*Document passage:*
+---+

The ivy sign on FLAIR disappeared or decreased not only on the operative side but also in the contralateral hemisphere after unilateral bypass surgery. Some investigators have demonstrated an increased CVR in both hemispheres after unilateral bypass surgery (18, 19), which is consistent with the results of our study. The mechanism of the hemodynamic improvement of untreated hemispheres is still uncertain. Honda et al. reported that regional CBF only significantly increased in the frontal lobe after surgery, which could have been due to collateral flow through the anterior communicating artery (18). Lim et al. found that the ACA steal phenomenon was occurring through the anterior communicating artery in 9% of patients with Moyamoya disease (20). After re-vascularization surgery, this steal phenomenon disappeared or diminished due to the development of new leptomeningeal collateral vessels on the treated side (20). Based on the results of these studies, we speculate that the circulation of the untreated hemisphere increases through improved collateral flow or regression of the steal phenomenon via the anterior communicating artery.
There are a couple of limitations in our study. We did not perform contrast enhanced MRI, and could not compare the distribution of the ivy sign on FLAIR images with that on contrast enhanced MRI. Second limitation is the field strength of the MR scanner. Although optimal field strength to visualize the ivy sign is uncertan, the frequency of the ivy sign may increase with use of higher magnetic field. Kawashima et al. reported that the frequency of ivy sign visualization on FLAIR images in Moyamoya disease was 97.1% (34/35 patients) using a 3.0T scanner (21).

+---+

*Given data:*
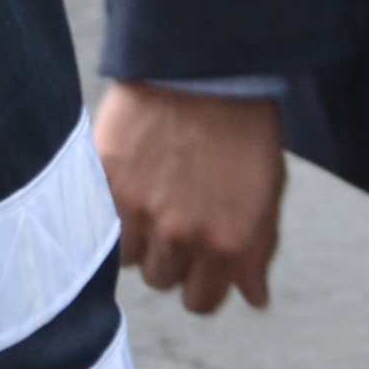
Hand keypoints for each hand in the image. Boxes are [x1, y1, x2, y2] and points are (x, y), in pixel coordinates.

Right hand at [94, 82, 282, 315]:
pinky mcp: (106, 177)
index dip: (200, 283)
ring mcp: (140, 206)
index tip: (197, 261)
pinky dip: (112, 208)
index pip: (200, 302)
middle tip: (176, 217)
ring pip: (127, 256)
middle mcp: (181, 234)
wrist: (205, 66)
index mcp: (227, 243)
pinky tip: (130, 180)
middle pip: (161, 280)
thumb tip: (254, 298)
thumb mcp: (267, 192)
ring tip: (151, 197)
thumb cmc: (244, 126)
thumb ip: (258, 251)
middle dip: (170, 257)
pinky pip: (101, 219)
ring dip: (138, 236)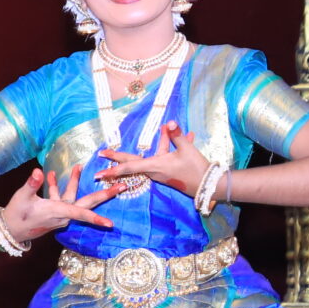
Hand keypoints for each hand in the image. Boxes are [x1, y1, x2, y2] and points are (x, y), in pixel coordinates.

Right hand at [0, 166, 113, 241]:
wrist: (9, 229)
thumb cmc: (16, 215)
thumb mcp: (22, 198)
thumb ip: (32, 184)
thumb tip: (39, 171)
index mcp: (58, 212)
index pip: (81, 214)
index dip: (95, 217)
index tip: (110, 223)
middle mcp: (63, 214)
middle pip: (88, 203)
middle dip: (105, 194)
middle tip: (123, 187)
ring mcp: (59, 212)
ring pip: (73, 196)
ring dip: (74, 182)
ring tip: (78, 166)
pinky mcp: (54, 210)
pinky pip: (60, 197)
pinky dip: (57, 186)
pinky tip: (50, 174)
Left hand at [99, 122, 213, 195]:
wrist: (208, 185)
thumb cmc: (195, 168)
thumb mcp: (187, 151)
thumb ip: (177, 136)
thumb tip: (170, 122)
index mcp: (156, 165)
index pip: (131, 166)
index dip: (115, 165)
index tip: (100, 170)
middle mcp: (155, 170)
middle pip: (133, 162)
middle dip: (117, 158)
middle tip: (101, 154)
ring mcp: (161, 172)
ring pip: (152, 155)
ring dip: (160, 142)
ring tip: (166, 128)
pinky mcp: (169, 171)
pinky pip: (165, 157)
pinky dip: (172, 147)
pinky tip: (189, 136)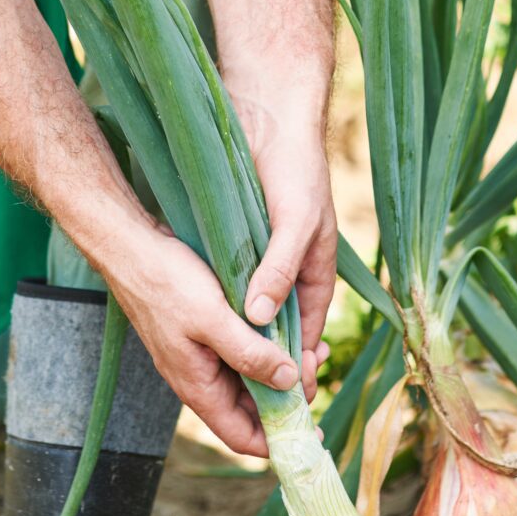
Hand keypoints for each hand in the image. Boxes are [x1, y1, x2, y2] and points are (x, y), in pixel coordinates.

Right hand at [104, 229, 303, 457]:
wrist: (133, 249)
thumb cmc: (166, 283)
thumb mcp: (213, 319)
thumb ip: (250, 354)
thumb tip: (288, 382)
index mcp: (199, 388)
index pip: (243, 437)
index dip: (278, 441)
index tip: (312, 431)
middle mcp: (201, 380)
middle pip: (253, 412)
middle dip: (289, 399)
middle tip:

+---+

*To do:*
Could you retype the ivy sign passage from "There are a" to "3.0T scanner (21)."? Use only the passage on the ivy sign in Moyamoya disease.

*Answer to this exercise:*
There are a couple of limitations in our study. We did not perform contrast enhanced MRI, and could not compare the distribution of the ivy sign on FLAIR images with that on contrast enhanced MRI. Second limitation is the field strength of the MR scanner. Although optimal field strength to visualize the ivy sign is uncertan, the frequency of the ivy sign may increase with use of higher magnetic field. Kawashima et al. reported that the frequency of ivy sign visualization on FLAIR images in Moyamoya disease was 97.1% (34/35 patients) using a 3.0T scanner (21).